Assigned task 1: In the blog post on Argentina's search for a national team manager, what position does Julio GRONDONA hold?
Assigned task 2: In the blog post on Argentina's search for a national team manager, reproduce the passage that begins at "I've got to" and stops after "as Argentina manager.", swapping "boss" for "coach".
Assigned task 3: Using the blog post on Argentina's search for a national team manager, decide whether each statement agrees with it, and back each yes or no with the deciding words: (a) BIANCHI previously managed Velez and Boca Juniors. (b) BIANCHI was always willing to speak with GRONDONA. (c) Diego MARADONA is no longer being considered for the job.

Excerpted text:
★ ★ ★ ★
Wednesday, October 22, 2008

Nobody talks about RUSSO. It's all BIANCHI now

I've got to say that ever since I got that version from a very reliable source saying that Miguel Angel RUSSO was already selected by the AFA to replace Alfio BASILE as Argentina boss, everything seems to be heading in the opposite direction.

Perhaps it's a move by the AFA to keep the pressures off RUSSO, or maybe Julio GRONDONA (AFA President) is changing his mind to listen to the majority of the people who want Carlos BIANCHI installed as Argentina manager.

Winner of every club title there is to win, BIANCHI couldn't stand GRONDONA and he said "no" a few times when he was the favourite to take the hot seat. He even said he didn't want to talk to GRONDONA and that he would never be the national team manager as long as GRONDONA was around.

All that seems to be changing. Versions on the media indicate that the AFA made contact with BIANCHI and that the former Velez and Boca Juniors manager would be ready to forget about the fights of the past and sign a contract that will at least tie him up until the end of the next World Cup.

Apart from RUSSO, Diego MARADONA and Sergio BATISTA are still in the mix and I wouldn't want to be anywhere near Diego if the AFA decides to ignore him. He could become a very critical figure and could start firing his famous dialectic darts in every direction.
★ ★ ★ ★
Extracted records
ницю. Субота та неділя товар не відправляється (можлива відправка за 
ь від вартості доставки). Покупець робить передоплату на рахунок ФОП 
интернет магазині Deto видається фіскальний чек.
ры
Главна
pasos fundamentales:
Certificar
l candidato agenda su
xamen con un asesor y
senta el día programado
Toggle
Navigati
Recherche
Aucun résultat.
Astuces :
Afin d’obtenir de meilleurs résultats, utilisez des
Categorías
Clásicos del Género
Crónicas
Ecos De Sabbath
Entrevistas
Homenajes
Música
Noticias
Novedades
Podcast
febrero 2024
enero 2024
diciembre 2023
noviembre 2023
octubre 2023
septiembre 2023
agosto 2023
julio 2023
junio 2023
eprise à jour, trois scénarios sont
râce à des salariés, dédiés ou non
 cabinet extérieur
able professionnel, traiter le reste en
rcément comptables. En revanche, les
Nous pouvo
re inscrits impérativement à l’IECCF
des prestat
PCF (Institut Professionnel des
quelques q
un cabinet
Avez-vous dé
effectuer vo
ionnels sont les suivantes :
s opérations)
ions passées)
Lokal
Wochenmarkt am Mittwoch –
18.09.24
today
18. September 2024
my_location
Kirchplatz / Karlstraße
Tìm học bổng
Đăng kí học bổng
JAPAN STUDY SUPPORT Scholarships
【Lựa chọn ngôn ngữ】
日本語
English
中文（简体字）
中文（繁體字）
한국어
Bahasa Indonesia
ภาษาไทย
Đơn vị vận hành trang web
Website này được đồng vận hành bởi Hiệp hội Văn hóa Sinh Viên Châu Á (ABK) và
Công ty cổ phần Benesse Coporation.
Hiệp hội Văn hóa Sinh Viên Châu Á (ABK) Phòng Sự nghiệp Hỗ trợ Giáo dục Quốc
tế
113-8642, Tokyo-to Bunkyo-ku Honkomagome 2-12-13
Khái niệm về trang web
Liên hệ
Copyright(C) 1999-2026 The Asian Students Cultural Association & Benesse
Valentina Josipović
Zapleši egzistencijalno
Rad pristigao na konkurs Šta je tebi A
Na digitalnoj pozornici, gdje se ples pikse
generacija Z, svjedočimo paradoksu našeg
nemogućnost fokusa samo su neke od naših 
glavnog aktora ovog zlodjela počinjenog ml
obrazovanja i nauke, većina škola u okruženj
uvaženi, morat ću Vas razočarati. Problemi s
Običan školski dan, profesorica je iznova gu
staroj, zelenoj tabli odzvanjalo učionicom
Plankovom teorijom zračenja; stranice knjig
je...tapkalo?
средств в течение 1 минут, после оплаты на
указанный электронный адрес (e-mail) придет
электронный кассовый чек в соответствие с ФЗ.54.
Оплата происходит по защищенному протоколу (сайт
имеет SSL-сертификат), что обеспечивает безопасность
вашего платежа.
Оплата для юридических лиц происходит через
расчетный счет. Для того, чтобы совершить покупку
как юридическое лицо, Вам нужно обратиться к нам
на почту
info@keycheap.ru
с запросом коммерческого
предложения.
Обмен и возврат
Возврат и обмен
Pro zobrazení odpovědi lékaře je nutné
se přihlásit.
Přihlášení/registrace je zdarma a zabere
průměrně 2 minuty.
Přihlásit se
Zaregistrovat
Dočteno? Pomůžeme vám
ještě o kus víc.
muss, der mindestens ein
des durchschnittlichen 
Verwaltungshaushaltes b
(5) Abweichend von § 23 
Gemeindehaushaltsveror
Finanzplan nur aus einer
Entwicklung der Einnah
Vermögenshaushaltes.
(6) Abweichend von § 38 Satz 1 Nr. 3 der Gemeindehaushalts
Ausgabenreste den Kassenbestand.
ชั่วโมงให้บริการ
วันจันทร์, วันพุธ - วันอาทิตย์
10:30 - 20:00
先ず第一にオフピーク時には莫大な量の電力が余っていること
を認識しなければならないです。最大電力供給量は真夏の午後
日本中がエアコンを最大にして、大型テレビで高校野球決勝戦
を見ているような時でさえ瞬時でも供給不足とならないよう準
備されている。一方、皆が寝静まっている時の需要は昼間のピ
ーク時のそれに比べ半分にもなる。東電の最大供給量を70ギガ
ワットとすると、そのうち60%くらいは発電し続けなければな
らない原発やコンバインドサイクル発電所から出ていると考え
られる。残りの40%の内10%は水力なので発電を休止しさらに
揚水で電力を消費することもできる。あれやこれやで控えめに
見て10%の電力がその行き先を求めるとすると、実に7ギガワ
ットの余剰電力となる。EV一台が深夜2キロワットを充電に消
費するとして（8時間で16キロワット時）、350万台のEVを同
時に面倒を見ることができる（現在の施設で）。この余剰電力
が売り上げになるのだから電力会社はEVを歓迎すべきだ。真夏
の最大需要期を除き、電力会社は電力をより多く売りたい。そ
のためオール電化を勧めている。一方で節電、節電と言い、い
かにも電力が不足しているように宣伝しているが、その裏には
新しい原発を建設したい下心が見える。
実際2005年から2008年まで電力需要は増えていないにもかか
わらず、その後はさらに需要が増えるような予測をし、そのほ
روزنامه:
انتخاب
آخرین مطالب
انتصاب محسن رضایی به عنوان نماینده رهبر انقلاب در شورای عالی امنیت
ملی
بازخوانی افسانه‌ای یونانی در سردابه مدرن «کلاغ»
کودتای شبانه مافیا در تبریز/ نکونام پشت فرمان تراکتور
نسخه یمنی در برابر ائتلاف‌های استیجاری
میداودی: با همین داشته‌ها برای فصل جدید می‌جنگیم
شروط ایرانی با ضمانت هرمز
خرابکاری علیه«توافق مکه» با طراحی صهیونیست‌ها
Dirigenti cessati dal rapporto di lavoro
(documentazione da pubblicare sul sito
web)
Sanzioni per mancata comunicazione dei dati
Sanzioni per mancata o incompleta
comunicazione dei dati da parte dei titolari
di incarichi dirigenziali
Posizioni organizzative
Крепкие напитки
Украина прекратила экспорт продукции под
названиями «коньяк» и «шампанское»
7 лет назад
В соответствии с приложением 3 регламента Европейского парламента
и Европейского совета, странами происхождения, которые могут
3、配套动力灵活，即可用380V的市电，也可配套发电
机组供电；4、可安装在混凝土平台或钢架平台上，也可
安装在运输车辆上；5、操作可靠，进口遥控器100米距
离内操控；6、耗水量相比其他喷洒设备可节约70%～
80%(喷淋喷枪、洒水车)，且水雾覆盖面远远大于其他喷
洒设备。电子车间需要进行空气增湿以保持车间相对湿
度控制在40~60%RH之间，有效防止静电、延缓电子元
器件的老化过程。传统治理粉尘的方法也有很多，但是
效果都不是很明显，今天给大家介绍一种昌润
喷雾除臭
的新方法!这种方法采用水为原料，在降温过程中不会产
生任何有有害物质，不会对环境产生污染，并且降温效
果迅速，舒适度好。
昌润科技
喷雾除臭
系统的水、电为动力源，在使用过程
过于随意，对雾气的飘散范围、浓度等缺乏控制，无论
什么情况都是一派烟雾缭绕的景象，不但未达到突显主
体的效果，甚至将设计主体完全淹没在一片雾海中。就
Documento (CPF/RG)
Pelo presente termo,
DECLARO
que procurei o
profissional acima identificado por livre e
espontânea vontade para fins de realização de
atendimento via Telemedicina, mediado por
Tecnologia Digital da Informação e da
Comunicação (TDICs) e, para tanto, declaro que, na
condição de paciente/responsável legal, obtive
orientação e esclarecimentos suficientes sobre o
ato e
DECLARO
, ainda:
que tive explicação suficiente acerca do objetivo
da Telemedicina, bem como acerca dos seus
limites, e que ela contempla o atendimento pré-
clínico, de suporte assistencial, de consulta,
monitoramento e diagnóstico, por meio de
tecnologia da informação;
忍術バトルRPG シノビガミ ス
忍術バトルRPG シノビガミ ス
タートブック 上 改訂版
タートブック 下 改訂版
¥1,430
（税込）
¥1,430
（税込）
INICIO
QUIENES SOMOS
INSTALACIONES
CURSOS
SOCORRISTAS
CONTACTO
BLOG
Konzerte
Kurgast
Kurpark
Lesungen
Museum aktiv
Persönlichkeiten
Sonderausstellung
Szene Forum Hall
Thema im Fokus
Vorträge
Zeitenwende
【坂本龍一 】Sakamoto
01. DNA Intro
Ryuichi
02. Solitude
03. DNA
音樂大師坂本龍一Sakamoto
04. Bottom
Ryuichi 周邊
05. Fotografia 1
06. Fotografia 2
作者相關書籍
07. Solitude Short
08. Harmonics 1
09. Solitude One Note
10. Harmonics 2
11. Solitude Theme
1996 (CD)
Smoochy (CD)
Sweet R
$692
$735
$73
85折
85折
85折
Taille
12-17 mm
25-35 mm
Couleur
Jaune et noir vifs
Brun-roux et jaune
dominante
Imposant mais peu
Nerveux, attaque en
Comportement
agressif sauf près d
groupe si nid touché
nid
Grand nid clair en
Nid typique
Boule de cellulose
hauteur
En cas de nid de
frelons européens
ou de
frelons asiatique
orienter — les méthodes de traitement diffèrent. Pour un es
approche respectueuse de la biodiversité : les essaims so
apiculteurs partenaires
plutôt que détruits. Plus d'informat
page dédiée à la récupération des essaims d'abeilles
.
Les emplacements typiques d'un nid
★ ★ ★ ★
Task answer 1: AFA President

Task answer 2:
I've got to say that ever since I got that version from a very reliable source saying that Miguel Angel RUSSO was already selected by the AFA to replace Alfio BASILE as Argentina coach, everything seems to be heading in the opposite direction.

Perhaps it's a move by the AFA to keep the pressures off RUSSO, or maybe Julio GRONDONA (AFA President) is changing his mind to listen to the majority of the people who want Carlos BIANCHI installed as Argentina manager.

Task answer 3:
(a) Yes: "the former Velez and Boca Juniors manager"
(b) No: "He even said he didn't want to talk to GRONDONA"
(c) No: "Apart from RUSSO, Diego MARADONA and Sergio BATISTA are still in the mix"